UV Detector Problems - - Chromatography Online
UV Detector Problems


LCGC North America
pp. 404-419

Ultraviolet (UV) detectors are the most common liquid chromatography (LC) detector, and perhaps the most reliable ones. But they are not without problems.

I recently received an e-mail question from a reader complaining of a leaking detector cell in the ultraviolet (UV) detector attached to his liquid chromatography (LC) system. This seems like a good opportunity to address that specific question, other UV detector problems, and some of the more recent advances in detector design. Although the present discussion centers on UV detectors, many aspects will apply to other optical detectors, such as fluorescence or refractive index detectors.

Detector Design

First, let's take a look at how the typical detector cell is constructed and we'll be able to see where leakage can occur.

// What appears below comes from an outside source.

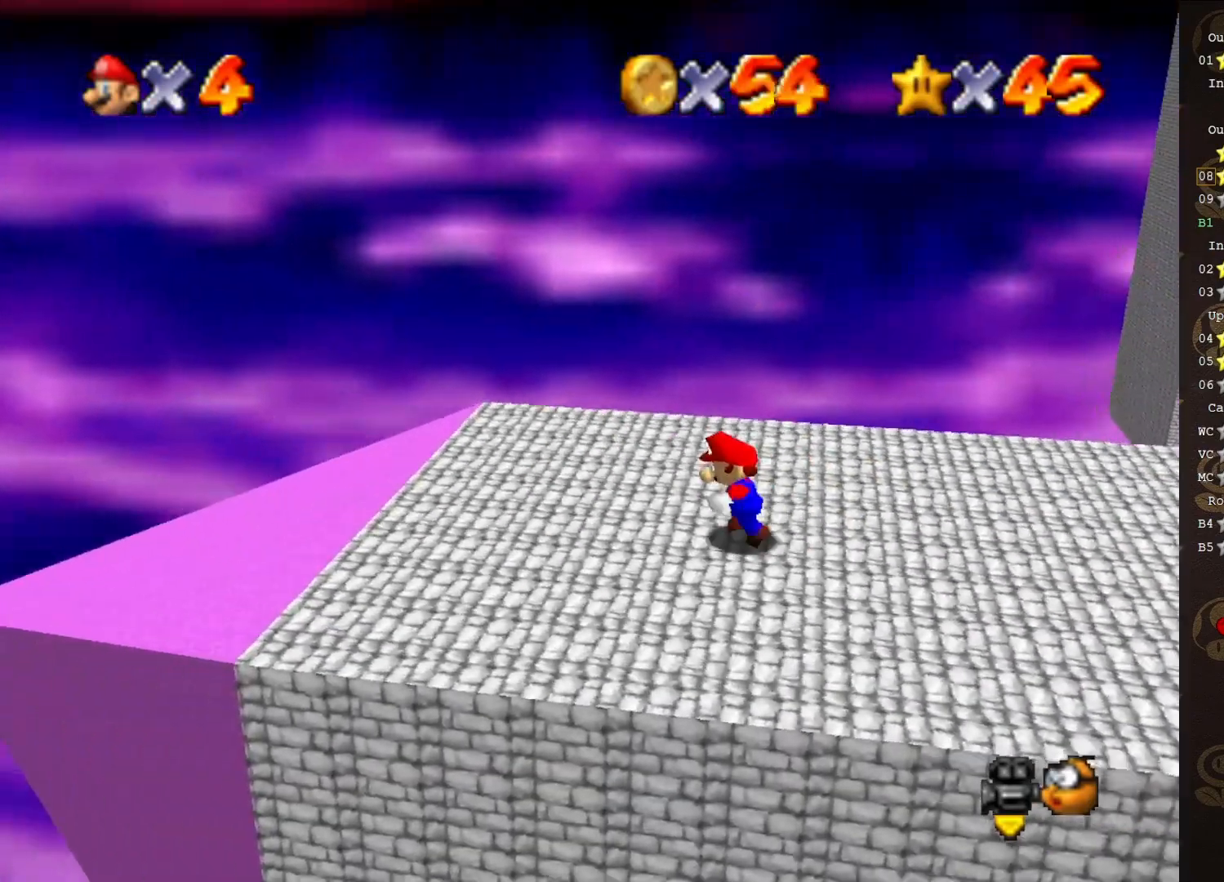
{"buttons": [], "left_stick": "up-left", "events": [[250, "A", "down"], [317, "A", "up"], [383, "left_stick", "center"], [500, "left_stick", "up-left"]]}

After we have that information, correcting the problem should be straightforward.


Figure 1: Schematic of a conventional UV detector cell. See text for details.
For UV detectors designed to operate with conventional LC systems with upper pressure limits of 6000 psi (400 bar), the construction shown in Figure 1 is common. The cell itself is made by drilling a 1-mm hole through a 10-mm-long block of stainless steel. To contain the liquid, a quartz window is attached to each end of the cell and a seal is formed with a polymeric gasket. The mobile phase needs to pass through the cell, so a provision is made for this by drilling small-diameter (for example, ≤0.125 mm i.d.) holes to connect the outside world with the cell cavity. Most commonly, the entrance and exit holes are on opposite sides and opposite ends of the cell so that the flow path is Z-shaped. This allows efficient washout and clearance of bubbles, should they enter the cell. UV light then passes through the cell from one end to the other. When sample peaks pass through the cell, some of the UV light is absorbed, and a photodiode measures this absorbance by the change in the intensity of light passing through the cell.

The amount of light passing through the mobile phase at steady state (no sample present) is affected by the refractive index of the mobile phase. Any change in refractive index will result in more or less light making it through the cell, and the baseline will drift or exhibit other disturbances. To help mitigate temperature-related refractive-index disturbances, a heat exchanger is usually fitted to the inlet of the cell. Most commonly this is a stainless steel capillary wrapped around the body of the cell and covered with a heat-conducting material so that the fluid entering the light path is thermally stabilized, and temperature-induced background disturbances are minimized.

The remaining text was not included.